There is a growing list of places where AI companies cannot comfortably operate. The US wants its AI to stay American. China wants its AI ecosystem under government oversight. Between those two poles, a small city-state with a population of six million is positioning itself as the place where companies from both sides can do business without immediately picking a flag. Singapore's Economic Development Board has a phrase for it: "digital Switzerland."
The pitch is practical. Chinese AI startups setting up in Singapore can tell international clients that their intellectual property sits on an island not subject to Chinese government data requests. US AI firms can hire engineers without navigating an H-1B visa system that has become unpredictable under the Trump administration. Employment passes in Singapore are sometimes approved within three days. Anthropic, whose $30 billion fundraising round was led by Singapore sovereign wealth fund GIC, is reportedly planning a Singapore office. OpenAI, Meta's Superintelligence Labs, and Google DeepMind already have presences there.

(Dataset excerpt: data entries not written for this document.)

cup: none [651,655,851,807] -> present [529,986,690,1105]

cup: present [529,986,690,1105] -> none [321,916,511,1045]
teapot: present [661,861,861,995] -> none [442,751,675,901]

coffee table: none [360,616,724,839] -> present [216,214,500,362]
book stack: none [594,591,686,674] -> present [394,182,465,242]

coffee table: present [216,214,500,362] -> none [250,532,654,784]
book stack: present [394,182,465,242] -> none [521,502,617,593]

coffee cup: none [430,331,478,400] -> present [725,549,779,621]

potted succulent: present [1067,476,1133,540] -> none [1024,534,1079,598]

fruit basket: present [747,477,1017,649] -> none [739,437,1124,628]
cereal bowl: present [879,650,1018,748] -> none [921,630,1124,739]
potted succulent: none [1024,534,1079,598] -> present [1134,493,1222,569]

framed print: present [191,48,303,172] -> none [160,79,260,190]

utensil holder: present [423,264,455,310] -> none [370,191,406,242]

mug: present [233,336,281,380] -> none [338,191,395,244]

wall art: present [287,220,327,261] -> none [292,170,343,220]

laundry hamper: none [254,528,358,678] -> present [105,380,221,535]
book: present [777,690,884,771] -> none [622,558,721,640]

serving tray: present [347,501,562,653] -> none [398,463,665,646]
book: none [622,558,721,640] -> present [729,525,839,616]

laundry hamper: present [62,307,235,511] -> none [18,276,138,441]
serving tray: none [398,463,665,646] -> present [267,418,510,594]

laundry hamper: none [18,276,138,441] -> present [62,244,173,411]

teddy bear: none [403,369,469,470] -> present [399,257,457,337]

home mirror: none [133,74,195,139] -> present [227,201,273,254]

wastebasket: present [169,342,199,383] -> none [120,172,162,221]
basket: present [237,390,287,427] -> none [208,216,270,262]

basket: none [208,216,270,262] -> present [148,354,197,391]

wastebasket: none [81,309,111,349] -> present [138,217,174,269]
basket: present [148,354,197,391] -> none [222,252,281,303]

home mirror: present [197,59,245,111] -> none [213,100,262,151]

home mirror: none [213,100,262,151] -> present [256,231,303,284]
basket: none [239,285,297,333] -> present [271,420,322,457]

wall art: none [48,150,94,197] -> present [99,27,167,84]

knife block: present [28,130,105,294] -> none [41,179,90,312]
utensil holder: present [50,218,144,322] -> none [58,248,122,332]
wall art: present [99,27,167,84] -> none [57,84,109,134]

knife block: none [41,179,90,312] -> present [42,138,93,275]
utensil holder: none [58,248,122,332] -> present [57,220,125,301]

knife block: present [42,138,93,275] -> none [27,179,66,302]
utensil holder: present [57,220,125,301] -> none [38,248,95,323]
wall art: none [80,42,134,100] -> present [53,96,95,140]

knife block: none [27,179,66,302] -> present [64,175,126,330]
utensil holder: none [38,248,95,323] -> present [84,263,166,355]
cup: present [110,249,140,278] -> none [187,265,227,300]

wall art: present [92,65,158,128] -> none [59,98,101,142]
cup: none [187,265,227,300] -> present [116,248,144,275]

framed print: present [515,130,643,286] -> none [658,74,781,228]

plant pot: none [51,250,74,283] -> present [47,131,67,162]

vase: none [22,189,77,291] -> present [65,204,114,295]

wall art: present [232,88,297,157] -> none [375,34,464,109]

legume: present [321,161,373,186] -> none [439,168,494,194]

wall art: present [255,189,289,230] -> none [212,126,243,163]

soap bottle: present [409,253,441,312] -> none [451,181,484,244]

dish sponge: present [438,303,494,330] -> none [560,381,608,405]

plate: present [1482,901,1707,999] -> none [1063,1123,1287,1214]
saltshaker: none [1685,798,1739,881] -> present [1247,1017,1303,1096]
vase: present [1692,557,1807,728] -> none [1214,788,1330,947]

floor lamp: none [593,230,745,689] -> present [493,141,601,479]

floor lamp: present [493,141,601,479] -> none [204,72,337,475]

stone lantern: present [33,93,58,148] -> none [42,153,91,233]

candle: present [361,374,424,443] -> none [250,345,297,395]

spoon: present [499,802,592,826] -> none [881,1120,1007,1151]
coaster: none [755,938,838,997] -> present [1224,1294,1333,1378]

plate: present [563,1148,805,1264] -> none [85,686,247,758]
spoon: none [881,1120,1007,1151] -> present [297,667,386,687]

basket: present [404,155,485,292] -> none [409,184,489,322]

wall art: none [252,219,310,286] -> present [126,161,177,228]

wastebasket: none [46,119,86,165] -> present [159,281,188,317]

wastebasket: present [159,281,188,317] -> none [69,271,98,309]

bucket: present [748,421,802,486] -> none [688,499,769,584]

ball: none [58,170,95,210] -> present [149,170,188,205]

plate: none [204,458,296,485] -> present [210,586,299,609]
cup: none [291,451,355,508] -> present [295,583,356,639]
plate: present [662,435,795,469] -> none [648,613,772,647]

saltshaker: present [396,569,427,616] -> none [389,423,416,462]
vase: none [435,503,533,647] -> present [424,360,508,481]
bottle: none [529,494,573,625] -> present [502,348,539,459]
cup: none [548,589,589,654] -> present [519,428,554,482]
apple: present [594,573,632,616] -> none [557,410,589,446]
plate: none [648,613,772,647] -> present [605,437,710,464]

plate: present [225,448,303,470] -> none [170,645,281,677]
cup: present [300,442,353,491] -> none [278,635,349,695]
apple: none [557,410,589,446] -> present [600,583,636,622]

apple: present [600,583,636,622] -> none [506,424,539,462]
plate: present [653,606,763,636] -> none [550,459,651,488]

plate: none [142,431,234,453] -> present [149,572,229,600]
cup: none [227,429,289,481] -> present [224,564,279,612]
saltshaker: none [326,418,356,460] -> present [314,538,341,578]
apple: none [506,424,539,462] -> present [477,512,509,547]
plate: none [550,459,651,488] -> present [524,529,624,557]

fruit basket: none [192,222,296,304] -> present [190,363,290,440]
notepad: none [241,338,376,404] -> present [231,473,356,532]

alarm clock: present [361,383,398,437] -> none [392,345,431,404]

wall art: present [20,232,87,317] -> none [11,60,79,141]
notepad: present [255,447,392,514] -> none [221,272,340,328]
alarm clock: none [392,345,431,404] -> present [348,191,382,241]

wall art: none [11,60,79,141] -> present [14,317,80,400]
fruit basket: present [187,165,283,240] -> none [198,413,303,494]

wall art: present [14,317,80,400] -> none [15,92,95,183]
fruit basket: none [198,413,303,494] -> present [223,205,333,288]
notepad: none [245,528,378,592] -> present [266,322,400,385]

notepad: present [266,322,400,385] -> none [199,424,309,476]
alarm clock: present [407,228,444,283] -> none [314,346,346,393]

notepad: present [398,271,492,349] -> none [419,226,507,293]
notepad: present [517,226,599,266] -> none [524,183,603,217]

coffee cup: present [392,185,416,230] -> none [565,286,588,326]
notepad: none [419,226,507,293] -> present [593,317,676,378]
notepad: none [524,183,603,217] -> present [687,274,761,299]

The corporate behaviour that tells the most interesting story is what happened to Manus AI. The Chinese automation startup shifted its base to Singapore, began recruiting there, and was subsequently acquired by Meta in December 2025 for $2 billion. Singapore wasn't just an office location: it served as a corporate waystation that let a Chinese-founded company redomicile in a jurisdiction acceptable to a US acquirer. That is a more sophisticated function than just "neutral ground." It is part of an M&A pathway.
The limits of neutrality are becoming clearer at the same time. China imposed a travel ban on founders of Manus after the move to Singapore, and reportedly told AI startup MiroMind not to send talent abroad after it opened offices in Singapore, Japan, and the US. Beijing has also moved to require government approval for US investment in China's top AI firms. Singapore's neutrality depends on both superpowers tolerating it, and as Chong Ja Ian, a political scientist at the National University of Singapore, put it: "That could result in restrictions being placed on Singapore."
The conditions for the arrangement to work are also more demanding than they might appear. For a Chinese founder, setting up in Singapore only provides real cover if they no longer hold a Chinese passport, do not employ engineers in China, and have their company's revenue, data, and headquarters genuinely located there. Operating a shell office in Singapore while running the actual business from Shenzhen does not satisfy either the Chinese or American governments. The compliance burden for companies trying to maintain credibility with both sides is substantial.
Singapore has worked hard to create this opening: it published its first Model AI Governance Framework in 2019, updated it in 2020, and launched a framework specifically for generative AI in mid-2024, giving companies clear ground rules for deployment in a market that prizes regulatory predictability. It also offers a visa specifically for AI talent and tax breaks for registering intellectual property locally. The institutional scaffolding is genuine.
What remains unresolved is whether the two great powers will continue to tolerate a country that actively benefits from their rivalry by providing a bridge between them. The answer will likely be determined not by Singapore's policy design but by how US-China tensions evolve. For now, the city-state is threading a needle that gets narrower each year.